- San ALEJANDRO “CARBONERO”, obispo y mártir. Ponto. A partir de la filosofía alcanzó la humildad cristiana, y elevado por San Gregorio Taumaturgo al episcopado, fue célebre por su predicación y por el martirio de fuego. (s. III).
- San TIBURCIO, mártir. Roma. (s. III).
- Santa SUSANA, mártir. Roma. (s. inc.).
- San RUFINO, obispo y mártir. Asís. Primer obispo de esa ciudad. (s. IV).
- San CASIANO, obispo. Benevento. (s. IV).
- San TAURINO, obispo. Évreux, Galia. El primero de esa ciudad. (s. V).
- San EQUICIO, abad. Umbría. Por su santidad fue padre de muchos monasterios y daba a beber a los demás de la fuente de las Sagradas Escrituras. (571).
- San GAUGERICO, obispo. Cambrai, Austrasia. Insigne por su piedad y caridad para con los pobres, fue ordenado diácono por Magnerico de Tréveris, y después, elegido para la sede de Cambrai, ejerció el episcopado durante 39 años. (625).
- Santa RUSTÍCOLA, abadesa. Arlés, Provenza. Gobernó santamente a sus monjas durante casi sesenta años. (632).
- Beatos JUAN SANDYS y ESTEBAN ROWSHAM, presbíteros, y GUILLERMO LAMPLEY, sastres; mártires. Atormentados por su fidelidad al Papa. (1586, 1587 y 1588).

----------

→ **Consigna A**
¿Puedes reproducir el pasaje de la lista de santos que va entre "- San ALEJANDRO" y "ciudad. (s. V).", ambos incluidos?
→ **Consigna B**
¿Podrías retomar la lista de santos justo después de su última entrada y seguir redactándola?

----------

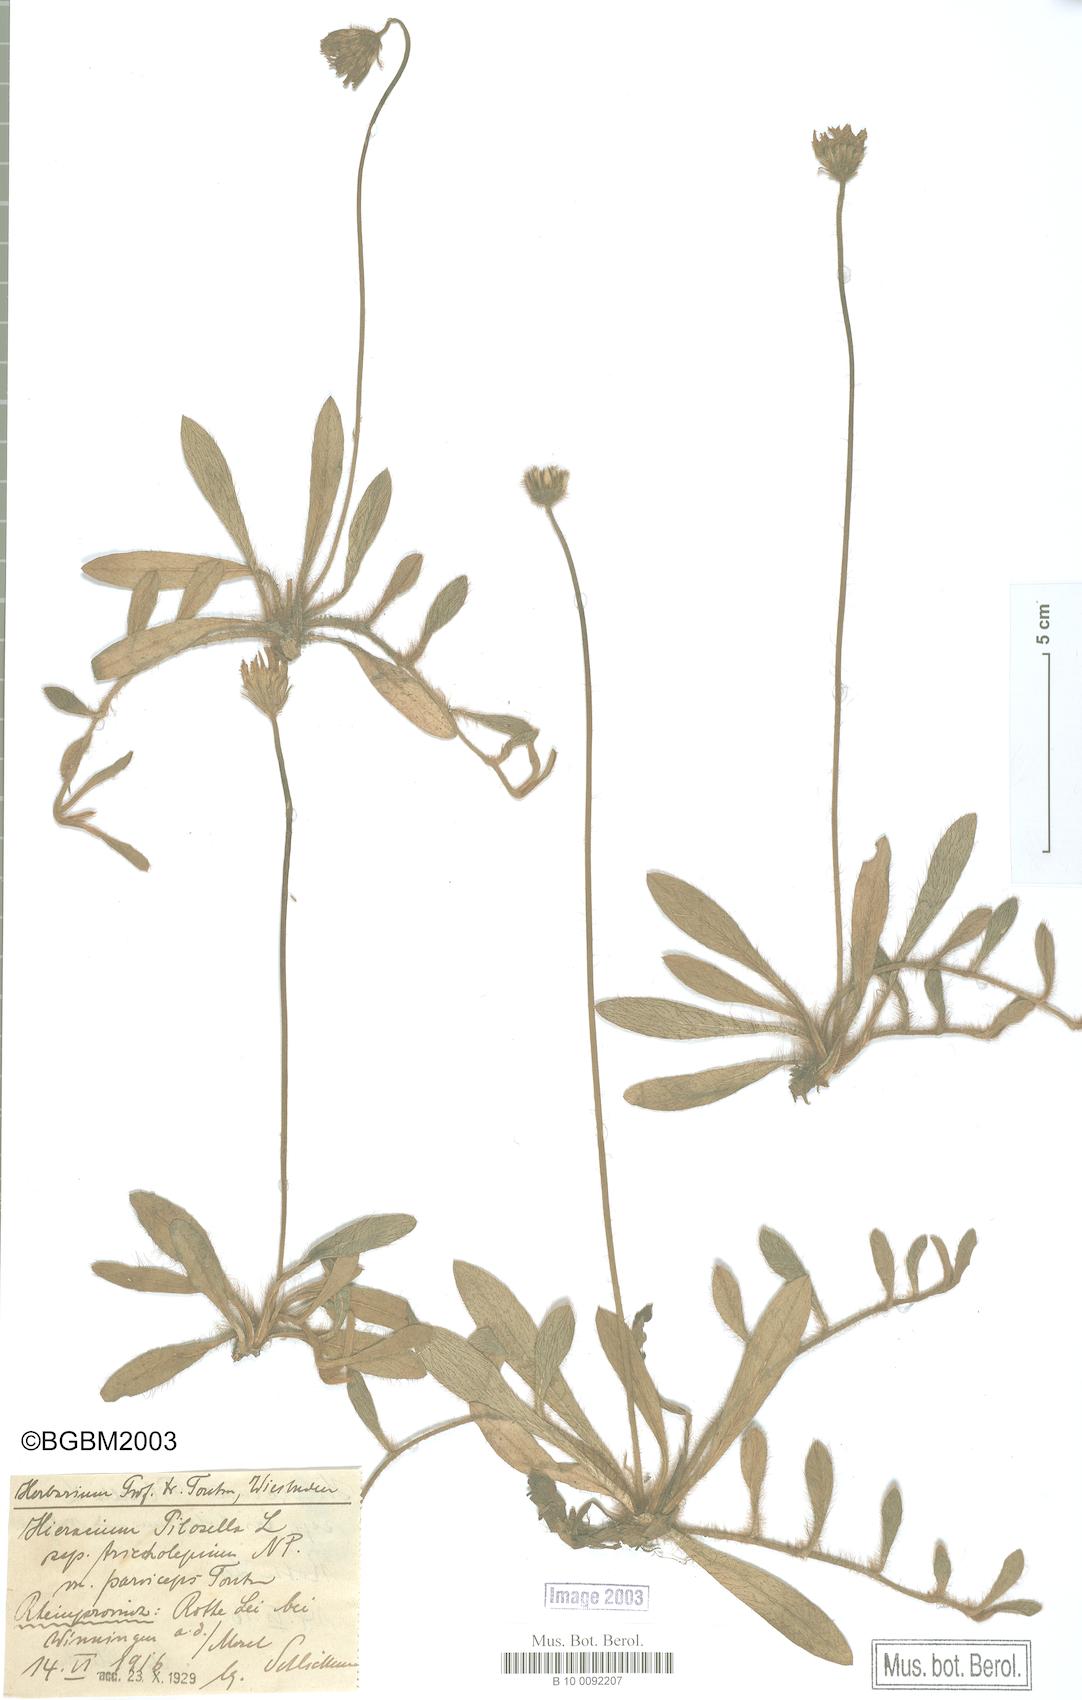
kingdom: Plantae
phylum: Tracheophyta
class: Magnoliopsida
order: Asterales
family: Asteraceae
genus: Pilosella
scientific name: Pilosella officinarum
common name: Mouse-ear hawkweed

----------

→ **Respuesta A**
- San ALEJANDRO “CARBONERO”, obispo y mártir. Ponto. A partir de la filosofía alcanzó la humildad cristiana, y elevado por San Gregorio Taumaturgo al episcopado, fue célebre por su predicación y por el martirio de fuego. (s. III).
- San TIBURCIO, mártir. Roma. (s. III).
- Santa SUSANA, mártir. Roma. (s. inc.).
- San RUFINO, obispo y mártir. Asís. Primer obispo de esa ciudad. (s. IV).
- San CASIANO, obispo. Benevento. (s. IV).
- San TAURINO, obispo. Évreux, Galia. El primero de esa ciudad. (s. V).

→ **Respuesta B**
- Beato JUAN JORGE RHEM, presbítero y mártir. Rochefort. Dominico. Murió de enfermedad en una cárcel donde sufrían torturas y donde consolaba a los demás presos. (1794).
- Beato RAFAEL ALONSO GUTIÉRREZ, mártir. Valencia. Padre de familia martirizado durante la persecución religiosa en España. También se conmemora a CARLOS DÍAZ GANDÍA, mártir, también atormentado en el mismo lugar. (1936).
- Beato MAURICIO TORNAY, presbítero y mártir. Tíbet. Canónigo regular de San Nicolás y Bernardo de Mont-Joux. Anunció el evangelio en China y Tibet. Allí lo matarían los enemigos del cristianismo. (1949).
Hoy recordamos especialmente a Santa Clara de Asís
Nació en Asís el año 1193. Fue conciudadana, contemporánea y discípula de San Francisco y quiso seguir el camino de austeridad señalado por él a pesar de la durísima oposición familiar.
Si retrocedemos en la historia, vemos a la puerta de la iglesia de Santa María de los Ángeles (llamada también de la Porciúncula), distante un kilómetro y medio de la ciudad de Asís, a Clara Favarone, joven de dieciocho años, perteneciente a la familia del opulento conde de Sasso Rosso.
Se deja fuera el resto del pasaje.